И точно, Пашка Кривобокова звала. А голос у нее был совсем не свой. Никогда еще Маняша от нее такого голоса не слыхивала.
— Ты одна, что ли?..
— Да одна, одна, открывай, Маняша, ради бога!
«Господи! Пресвятая богородица…»
— Сичас, сичас…
Маняша думала, что Пашка без оглядки рванется к ней в дом, но она распахнула свою доху и протянула какую-то банку.
— На, спрячь! Умоляю!..
Банка была тяжелая. Не ожидая этого, Маняша чуть не выронила ее из рук.
— Да осторожнее! Спрячь подальше!
— А что тут? Зачем?.. — ничего не понимала Маняша.

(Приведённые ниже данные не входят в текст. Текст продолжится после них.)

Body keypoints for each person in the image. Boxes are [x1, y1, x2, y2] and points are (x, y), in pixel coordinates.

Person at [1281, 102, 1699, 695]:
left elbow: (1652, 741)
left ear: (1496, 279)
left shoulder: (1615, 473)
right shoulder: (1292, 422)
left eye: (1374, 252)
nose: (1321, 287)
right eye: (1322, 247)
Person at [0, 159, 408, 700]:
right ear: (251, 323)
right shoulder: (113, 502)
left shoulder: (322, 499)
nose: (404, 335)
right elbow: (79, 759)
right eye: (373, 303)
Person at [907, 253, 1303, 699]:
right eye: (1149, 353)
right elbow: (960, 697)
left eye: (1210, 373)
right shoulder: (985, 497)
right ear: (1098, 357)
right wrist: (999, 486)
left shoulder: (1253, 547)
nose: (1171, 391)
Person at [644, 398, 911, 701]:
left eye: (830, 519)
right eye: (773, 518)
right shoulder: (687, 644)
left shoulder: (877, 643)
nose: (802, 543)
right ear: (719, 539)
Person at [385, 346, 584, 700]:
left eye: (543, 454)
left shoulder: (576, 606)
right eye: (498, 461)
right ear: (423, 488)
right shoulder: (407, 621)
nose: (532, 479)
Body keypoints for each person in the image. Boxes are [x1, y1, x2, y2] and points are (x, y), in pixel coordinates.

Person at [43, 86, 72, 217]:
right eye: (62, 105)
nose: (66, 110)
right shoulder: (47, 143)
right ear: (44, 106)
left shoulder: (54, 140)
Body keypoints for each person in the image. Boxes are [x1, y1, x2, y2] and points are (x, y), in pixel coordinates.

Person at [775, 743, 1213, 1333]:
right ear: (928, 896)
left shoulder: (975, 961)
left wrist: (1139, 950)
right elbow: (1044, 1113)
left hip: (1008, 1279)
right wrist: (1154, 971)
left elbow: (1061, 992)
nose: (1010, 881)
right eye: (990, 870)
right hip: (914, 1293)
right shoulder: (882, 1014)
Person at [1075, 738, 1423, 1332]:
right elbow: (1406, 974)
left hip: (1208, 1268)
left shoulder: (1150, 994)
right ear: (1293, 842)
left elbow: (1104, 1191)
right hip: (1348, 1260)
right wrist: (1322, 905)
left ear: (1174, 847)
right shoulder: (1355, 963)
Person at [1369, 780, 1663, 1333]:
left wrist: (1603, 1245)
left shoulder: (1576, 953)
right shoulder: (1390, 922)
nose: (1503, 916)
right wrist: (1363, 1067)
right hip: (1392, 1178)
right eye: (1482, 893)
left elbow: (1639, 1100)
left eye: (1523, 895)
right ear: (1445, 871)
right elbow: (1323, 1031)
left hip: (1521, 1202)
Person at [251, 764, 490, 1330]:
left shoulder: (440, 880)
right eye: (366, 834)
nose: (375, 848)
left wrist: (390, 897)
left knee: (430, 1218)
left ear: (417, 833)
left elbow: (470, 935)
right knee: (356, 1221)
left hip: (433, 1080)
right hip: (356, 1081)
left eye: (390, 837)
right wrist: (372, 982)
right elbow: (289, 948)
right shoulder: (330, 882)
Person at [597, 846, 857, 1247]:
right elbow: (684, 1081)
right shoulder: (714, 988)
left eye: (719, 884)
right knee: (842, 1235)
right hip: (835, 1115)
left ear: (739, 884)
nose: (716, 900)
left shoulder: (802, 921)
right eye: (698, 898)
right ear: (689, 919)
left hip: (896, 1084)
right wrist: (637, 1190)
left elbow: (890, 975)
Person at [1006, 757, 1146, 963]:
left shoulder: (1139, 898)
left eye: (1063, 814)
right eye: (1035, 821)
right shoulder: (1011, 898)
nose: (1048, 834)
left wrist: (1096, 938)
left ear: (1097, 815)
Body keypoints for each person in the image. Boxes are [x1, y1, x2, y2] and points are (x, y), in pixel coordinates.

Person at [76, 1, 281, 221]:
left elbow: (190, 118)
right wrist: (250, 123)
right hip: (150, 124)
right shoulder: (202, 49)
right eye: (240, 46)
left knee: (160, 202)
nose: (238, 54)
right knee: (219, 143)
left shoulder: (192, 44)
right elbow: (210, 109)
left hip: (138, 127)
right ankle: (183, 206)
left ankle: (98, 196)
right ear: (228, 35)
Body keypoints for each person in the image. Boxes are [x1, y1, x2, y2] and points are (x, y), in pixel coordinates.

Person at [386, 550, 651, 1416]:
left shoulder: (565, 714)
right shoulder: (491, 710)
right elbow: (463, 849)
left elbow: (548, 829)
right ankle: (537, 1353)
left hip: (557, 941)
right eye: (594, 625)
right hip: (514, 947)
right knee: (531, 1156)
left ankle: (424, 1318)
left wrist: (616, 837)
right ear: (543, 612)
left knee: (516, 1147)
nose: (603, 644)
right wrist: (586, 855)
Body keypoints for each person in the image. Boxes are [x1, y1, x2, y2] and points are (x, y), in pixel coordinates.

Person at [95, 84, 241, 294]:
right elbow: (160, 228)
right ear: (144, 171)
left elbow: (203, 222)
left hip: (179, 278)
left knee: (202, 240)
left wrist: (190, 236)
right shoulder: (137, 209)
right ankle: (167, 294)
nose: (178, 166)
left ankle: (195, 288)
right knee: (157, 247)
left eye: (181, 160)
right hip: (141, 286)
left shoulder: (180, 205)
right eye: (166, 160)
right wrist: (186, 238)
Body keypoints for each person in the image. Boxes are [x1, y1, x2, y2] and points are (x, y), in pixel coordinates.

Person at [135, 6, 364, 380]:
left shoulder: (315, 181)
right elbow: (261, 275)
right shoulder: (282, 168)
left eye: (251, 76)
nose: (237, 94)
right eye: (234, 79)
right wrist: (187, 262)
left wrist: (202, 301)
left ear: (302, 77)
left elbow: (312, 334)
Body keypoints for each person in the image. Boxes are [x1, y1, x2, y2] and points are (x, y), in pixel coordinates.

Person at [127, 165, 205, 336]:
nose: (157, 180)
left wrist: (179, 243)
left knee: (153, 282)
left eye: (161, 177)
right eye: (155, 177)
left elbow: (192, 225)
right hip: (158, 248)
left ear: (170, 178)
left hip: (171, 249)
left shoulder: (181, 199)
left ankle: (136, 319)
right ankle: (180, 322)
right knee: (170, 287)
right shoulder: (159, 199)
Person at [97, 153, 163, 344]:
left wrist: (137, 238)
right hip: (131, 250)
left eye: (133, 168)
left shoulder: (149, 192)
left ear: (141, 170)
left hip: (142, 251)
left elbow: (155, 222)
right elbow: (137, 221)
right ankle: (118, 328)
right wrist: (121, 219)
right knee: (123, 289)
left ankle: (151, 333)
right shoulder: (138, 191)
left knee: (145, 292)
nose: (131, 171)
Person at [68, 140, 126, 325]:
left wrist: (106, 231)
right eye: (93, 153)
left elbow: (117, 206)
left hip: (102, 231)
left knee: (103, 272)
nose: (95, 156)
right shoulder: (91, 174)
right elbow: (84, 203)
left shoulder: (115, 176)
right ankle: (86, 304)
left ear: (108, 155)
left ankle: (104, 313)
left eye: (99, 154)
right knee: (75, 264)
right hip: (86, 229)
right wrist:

— Ах, какая ты!.. Ну, вещи, безделушки. Спрячь, я прошу тебя, и никому не говори, что меня видела. Я тебе ничего не приносила!
И Пашка, запахнув на голой груди доху, кинулась вниз по проулку и, как привидение, исчезла в белой мгле. Засвистел ветер. Словно в сговоре с Пашкой, он взметнул целое облако сухого снега, слизал края глубоких следов…
Маняша стояла с банкой в руках, не зная, что делать. Наконец до сознания дошло, что Пашка просила спрятать эту банку. Но куда?..
«В навоз — вот куда!» — мелькнуло у Маняши.
Она вздула трясущимися руками лампу и вышла в сарай, где лежала на боку и посапывала корова.
Утром к Маняше прибежала соседка и, захлебываясь словами, рассказала, что у Пашки Кривобоковой в полночь был обыск. Приходили с понятыми. От этих понятых, мол, вся улица и узнала, как бесстрашно и дерзко вела себя Кривобокова. Она сидела на табуретке в одной сорочке, курила и показывала, где бы надо еще поискать. Так у Пашки ничего и не нашли. Даже корки хлеба и той нигде не валялось.
«Господи! — думала Маняша. — Пресвятая богородица, помоги и помилуй!»
— С сильным не дерись, с богатым не судись, — заключила соседка.
Три дня Маняша жила, как преступница. Ей казалось, что с минуты на минуту и к ней придут с обыском, найдут в навозе чужую банку, посадят в тюрьму, а дети, пятеро, останутся сиротами. Она кляла себя, что взяла у Пашки банку. Обихаживая корову, боялась глядеть на то место, где лежал проклятый клад. Разрыть бы, выбросить банку со двора, да не поднималась рука. Страх сковывал Маняшу, как мороз ночью в открытом поле. На кухне у нее все валилось из рук. Везде чудилась ей тяжелая Пашкина банка, и все время слышался скрип снега возле крыльца.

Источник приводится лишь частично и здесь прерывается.